- _Problem requirements_:
Take the lines below from the one with "Motor Ford B-Max Fiesta VII C-Max II 1.0" through the one with "Pensar la provincia" and print only them, exactly. Don't print the pictures.

- _Extracted material_:
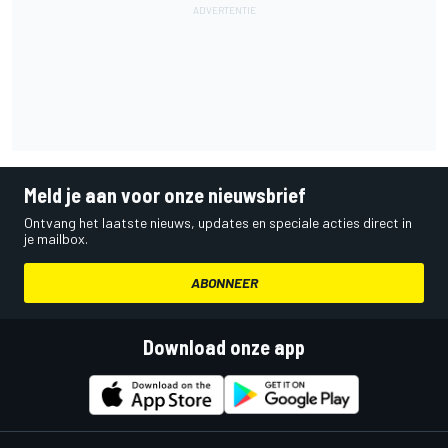
Meld je aan voor onze nieuwsbrief
Ontvang het laatste nieuws, updates en speciale acties direct in
je mailbox.
ABONNEER
Download onze app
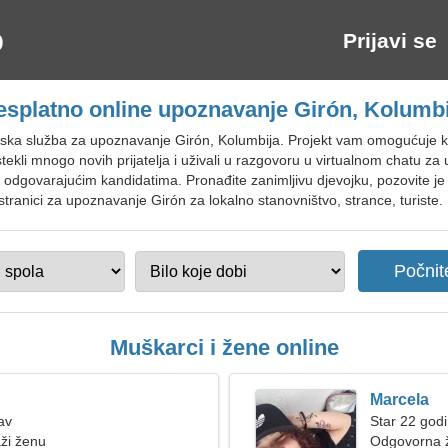
Prijavi se
esplatno online upoznavanje Girón, Kolumbi
tska služba za upoznavanje Girón, Kolumbija. Projekt vam omogućuje ko
tekli mnogo novih prijatelja i uživali u razgovoru u virtualnom chatu z
s odgovarajućim kandidatima. Pronađite zanimljivu djevojku, pozovite je 
stranici za upoznavanje Girón za lokalno stanovništvo, strance, turiste.
Muškarci i žene online
Marcela
av
Star 22 godi
ži ženu
Odgovorna ž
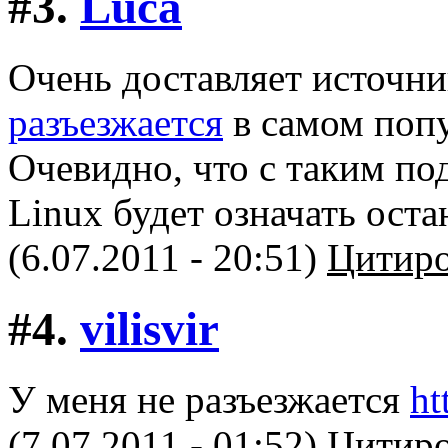
#3.
Luca
Очень доставляет источни
разъезжается
в самом попу
Очевидно, что с таким по
Linux будет означать оста
(6.07.2011 - 20:51)
Цитиро
#4.
vilisvir
У меня не разъезжается
ht
(7.07.2011 - 01:52)
Цитиро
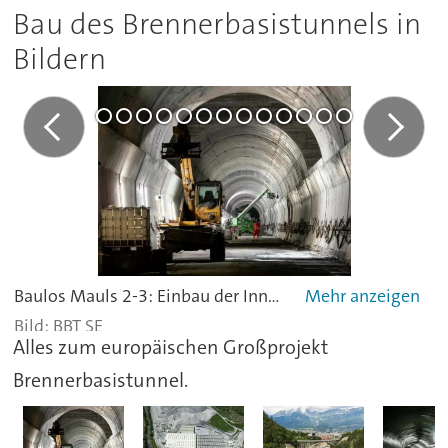
Bau des Brennerbasistunnels in
Bildern
Baulos Mauls 2-3: Einbau der Innenschale in der Nothaltestelle Trens.
BBT SE
Alles zum europäischen Großprojekt
Brennerbasistunnel.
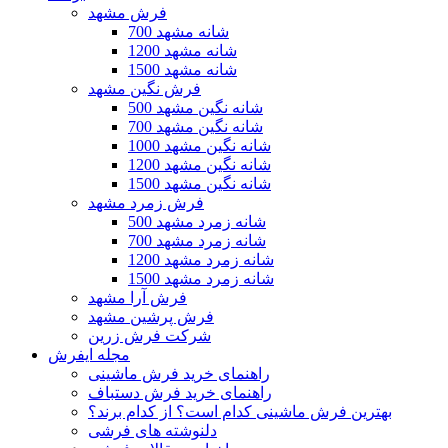
فرش مشهد
700 شانه مشهد
1200 شانه مشهد
1500 شانه مشهد
فرش نگین مشهد
500 شانه نگین مشهد
700 شانه نگین مشهد
1000 شانه نگین مشهد
1200 شانه نگین مشهد
1500 شانه نگین مشهد
فرش زمرد مشهد
500 شانه زمرد مشهد
700 شانه زمرد مشهد
1200 شانه زمرد مشهد
1500 شانه زمرد مشهد
فرش آرا مشهد
فرش پرشین مشهد
شرکت فرش زرین
مجله ایفرش
راهنمای خرید فرش ماشینی
راهنمای خرید فرش دستباف
بهترین فرش ماشینی کدام است؟ از کدام برند؟
دلنوشته های فرشی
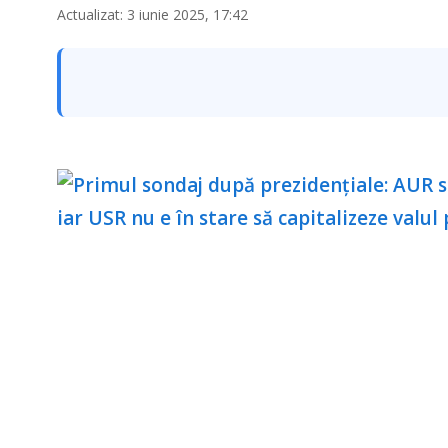
Actualizat: 3 iunie 2025, 17:42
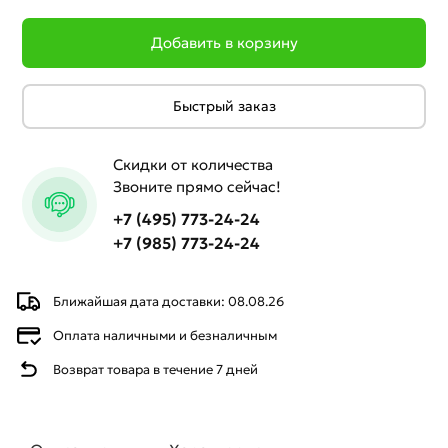
Добавить в корзину
Быстрый заказ
Скидки от количества
Звоните прямо сейчас!
+7 (495) 773-24-24
+7 (985) 773-24-24
Ближайшая дата доставки: 08.08.26
Оплата наличными и безналичным
Возврат товара в течение 7 дней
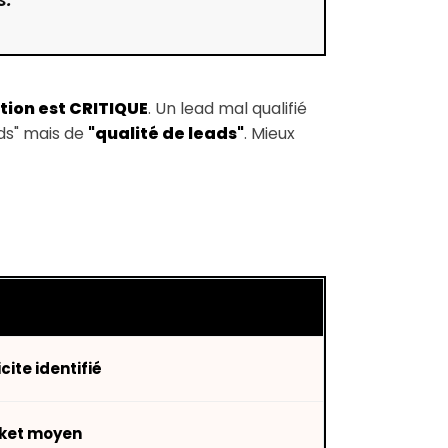
tion est CRITIQUE
. Un lead mal qualifié
ads" mais de
"qualité de leads"
. Mieux
cite identifié
icket moyen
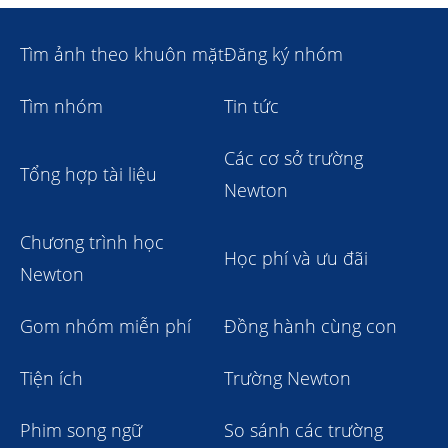
Tìm ảnh theo khuôn mặt
Đăng ký nhóm
Tìm nhóm
Tin tức
Các cơ sở trường
Tổng hợp tài liệu
Newton
Chương trình học
Học phí và ưu đãi
Newton
Gom nhóm miễn phí
Đồng hành cùng con
Tiện ích
Trường Newton
Phim song ngữ
So sánh các trường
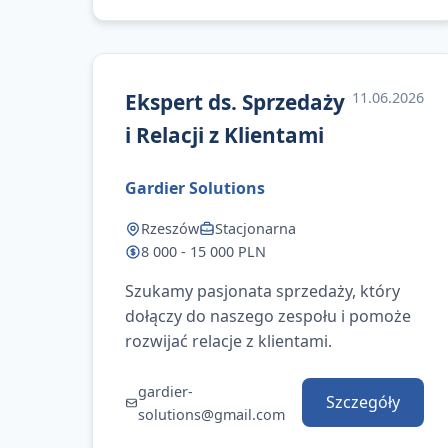
Ekspert ds. Sprzedaży
11.06.2026
i Relacji z Klientami
Gardier Solutions
Rzeszów
Stacjonarna
8 000 - 15 000 PLN
Szukamy pasjonata sprzedaży, który
dołączy do naszego zespołu i pomoże
rozwijać relacje z klientami.
gardier-
Szczegóły
solutions@gmail.com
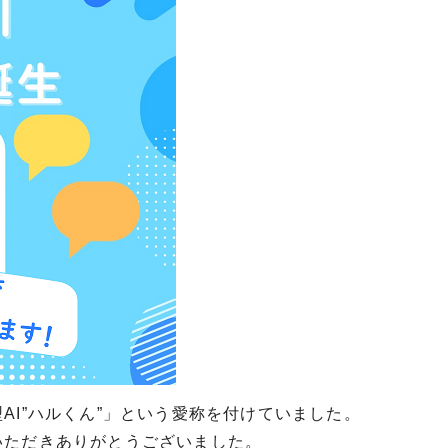
I”ハルくん”」という愛称を付けていました。
いただきありがとうございました。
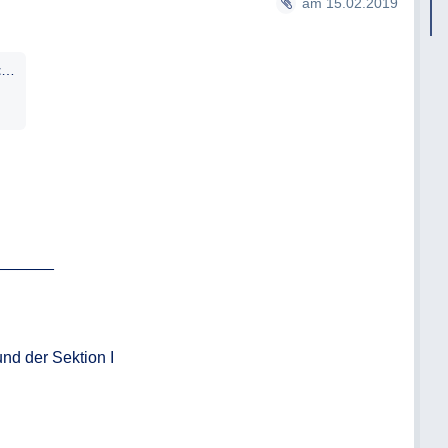
am 15.02.2019
Erledigung_an_den_Antragsteller_BKA-184.490_0005-I_6_2019_15.02.2019_Erwin_Ernst_STEINHAMMER_geschwaerzt.pdf
______

nd der Sektion I
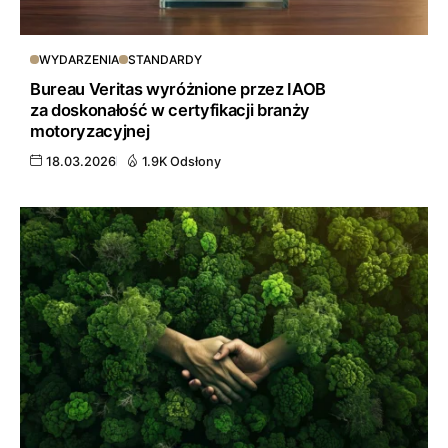
WYDARZENIA
STANDARDY
Bureau Veritas wyróżnione przez IAOB
za doskonałość w certyfikacji branży
motoryzacyjnej
18.03.2026
1.9K Odsłony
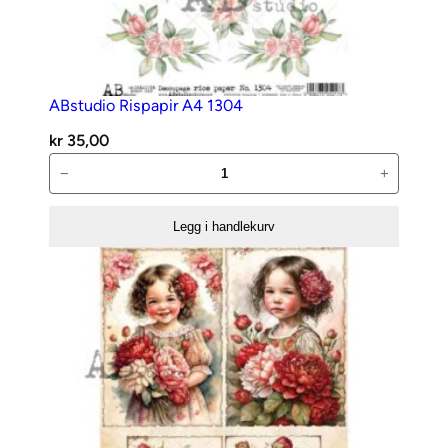
–
T
h
e
W
ABstudio Rispapir A4 1304
o
kr
35,00
r
ABstudio
−
+
l
Rispapir
d
A4
a
Legg i handlekurv
1304
n
antall
t
a
l
l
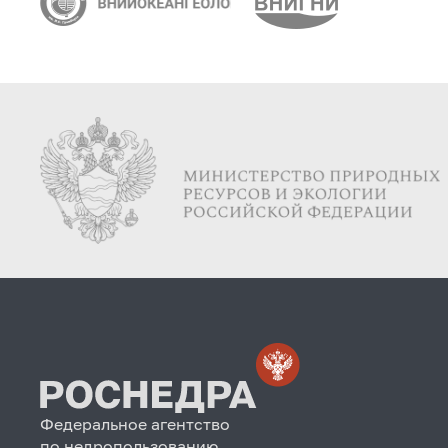
Федеральное агентство
по недропользованию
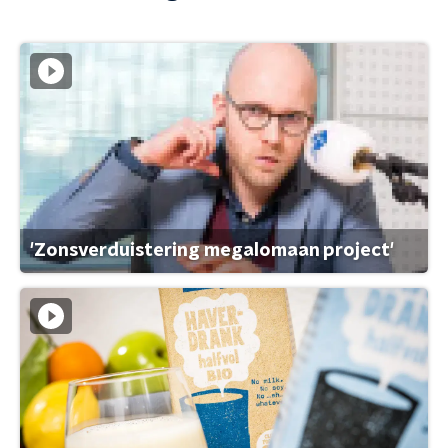
'Zonsverduistering megalomaan project'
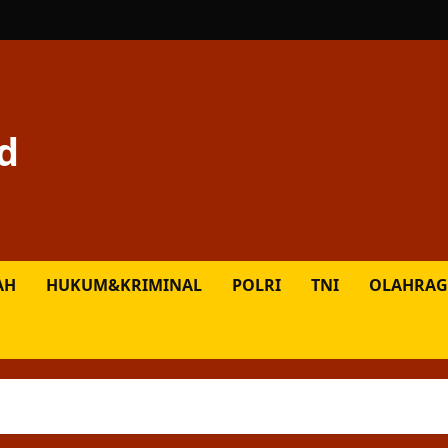
d
AH
HUKUM&KRIMINAL
POLRI
TNI
OLAHRAG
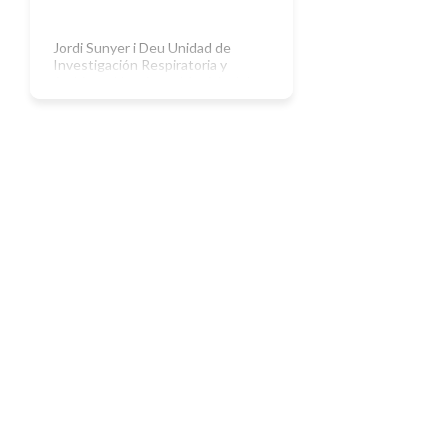
Jordi Sunyer i Deu Unidad de
Investigación Respiratoria y
Ambiental Instituto Municipal de
Investigación Médica de Barcelona
¿Está sucio el aire de nuestras
ciudades? Después del grave
episodio de contaminación
atmosférica acaecido en 1952 en
Londres, se pusieron en práctica una
serie de planes de limpieza del aire
que comportaron una reducción
notable de los […]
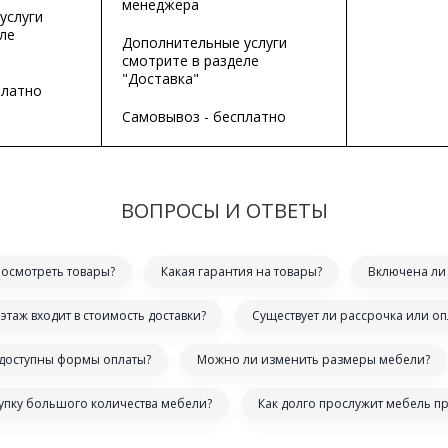
менеджера
услуги
ле
Дополнительные услуги
смотрите в разделе
"Доставка"
платно
Самовывоз - бесплатно
ВОПРОСЫ И ОТВЕТЫ
посмотреть товары?
Какая гарантия на товары?
Включена ли 
этаж входит в стоимость доставки?
Существует ли рассрочка или оп
 доступны формы оплаты?
Можно ли изменить размеры мебели?
купку большого количества мебели?
Как долго прослужит мебель п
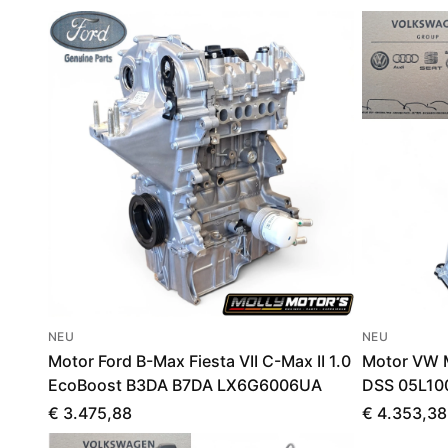
NEU
NEU
Motor Ford B-Max Fiesta VII C-Max II 1.0
Motor VW M
EcoBoost B3DA B7DA LX6G6006UA
DSS 05L1
€ 3.475,88
€ 4.353,38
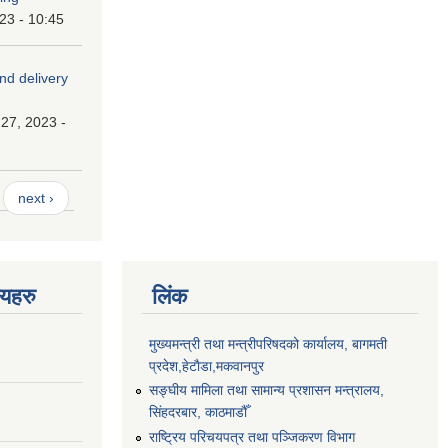
023 - 10:45
and delivery
27, 2023 -
next ›
णयहरु
लिंक
मुख्यमन्त्री तथा मन्त्रीपरिषदको कार्यालय, बागमती
प्रदेश,हेटाैडा,मकवानपुर
सङ्‍घीय मामिला तथा सामान्य प्रशासन मन्त्रालय,
सिंहदरबार, काठमाडौँ
राष्ट्रिय परिचयपत्र तथा पञ्जिकरण विभाग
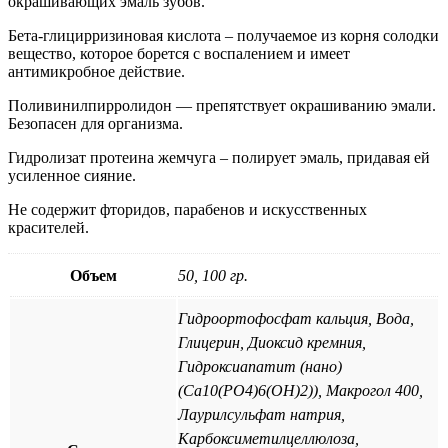
окрашивающих эмаль зубов.
Бета-глицирризиновая кислота – получаемое из корня солодки
вещество, которое борется с воспалением и имеет
антимикробное действие.
Поливинилпирролидон — препятствует окрашиванию эмали.
Безопасен для организма.
Гидролизат протеина жемчуга – полирует эмаль, придавая ей
усиленное сияние.
Не содержит фторидов, парабенов и искусственных
красителей.
Объем
50, 100 гр.
Гидроортофосфат кальция, Вода,
Глицерин, Диоксид кремния,
Гидроксиапатит (нано)
(Ca10(PO4)6(OH)2)), Макрогол 400,
Лаурилсульфат натрия,
Карбоксиметилцеллюлоза,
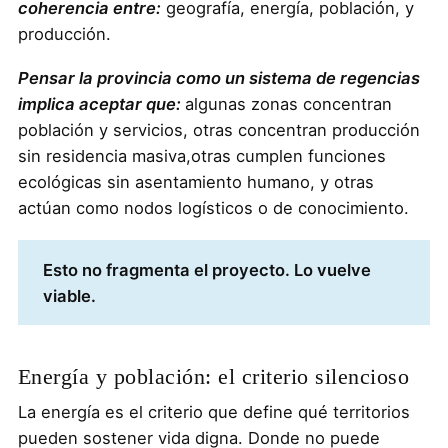
coherencia entre:
geografía, energía, población, y
producción.
Pensar la provincia como un sistema de regencias
implica aceptar que:
algunas zonas concentran
población y servicios, otras concentran producción
sin residencia masiva,otras cumplen funciones
ecológicas sin asentamiento humano, y otras
actúan como nodos logísticos o de conocimiento.
Esto no fragmenta el proyecto. Lo vuelve
viable.
Energía y población: el criterio silencioso
La energía es el criterio que define qué territorios
pueden sostener vida digna. Donde no puede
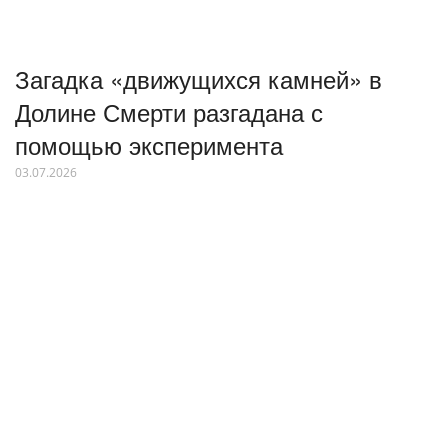
Загадка «движущихся камней» в
Долине Смерти разгадана с
помощью эксперимента
03.07.2026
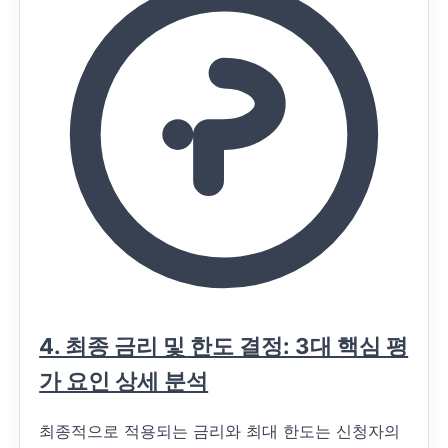
4. 최종 금리 및 한도 결정: 3대 핵심 평
가 요인 상세 분석
최종적으로 적용되는 금리와 최대 한도는 신청자의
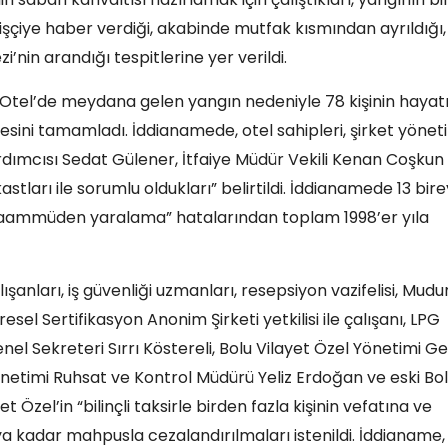
 işçiye haber verdiği, akabinde mutfak kısmından ayrıldığı,
’nin arandığı tespitlerine yer verildi.
 Otel’de meydana gelen yangın nedeniyle 78 kişinin hayatı
amesini tamamladı. İddianamede, otel sahipleri, şirket yönet
 Yardımcısı Sedat Gülener, İtfaiye Müdür Vekili Kenan Coşkun
stları ile sorumlu oldukları” belirtildi. İddianamede 13 bire
a taammüden yaralama” hatalarından toplam 1998’er yıla
şanları, iş güvenliği uzmanları, resepsiyon vazifelisi, Mudu
esel Sertifikasyon Anonim Şirketi yetkilisi ile çalışanı, LPG
enel Sekreteri Sırrı Köstereli, Bolu Vilayet Özel Yönetimi G
önetimi Ruhsat ve Kontrol Müdürü Yeliz Erdoğan ve eski Bo
zel’in “bilinçli taksirle birden fazla kişinin vefatına ve
 kadar mahpusla cezalandırılmaları istenildi. İddianame,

- _Written reply_:
Motor Ford B-Max Fiesta VII C-Max II 1.0
Motor VW M
EcoBoost B3DA B7DA LX6G6006UA
DSS 05L1
€ 3.475,88
€ 4.353,38
023 - 10:45
and delivery
27, 2023 -
next ›
णयहरु
लिंक
मुख्यमन्त्री तथा मन्त्रीपरिषदको कार्यालय, बागमती
प्रदेश,हेटाैडा,मकवानपुर
सङ्‍घीय मामिला तथा सामान्य प्रशासन मन्त्रालय,
सिंहदरबार, काठमाडौँ
राष्ट्रिय परिचयपत्र तथा पञ्जिकरण विभाग
окрашивающих эмаль зубов.
Бета-глицирризиновая кислота – получаемое из корня солодки
вещество, которое борется с воспалением и имеет
антимикробное действие.
Поливинилпирролидон — препятствует окрашиванию эмали.
Безопасен для организма.
Гидролизат протеина жемчуга – полирует эмаль, придавая ей
усиленное сияние.
Не содержит фторидов, парабенов и искусственных
красителей.
Объем
50, 100 гр.
Гидроортофосфат кальция, Вода,
Глицерин, Диоксид кремния,
Гидроксиапатит (нано)
(Ca10(PO4)6(OH)2)), Макрогол 400,
Лаурилсульфат натрия,
Карбоксиметилцеллюлоза,
coherencia entre:
geografía, energía, población, y
producción.
Pensar la provincia como un sistema de regencias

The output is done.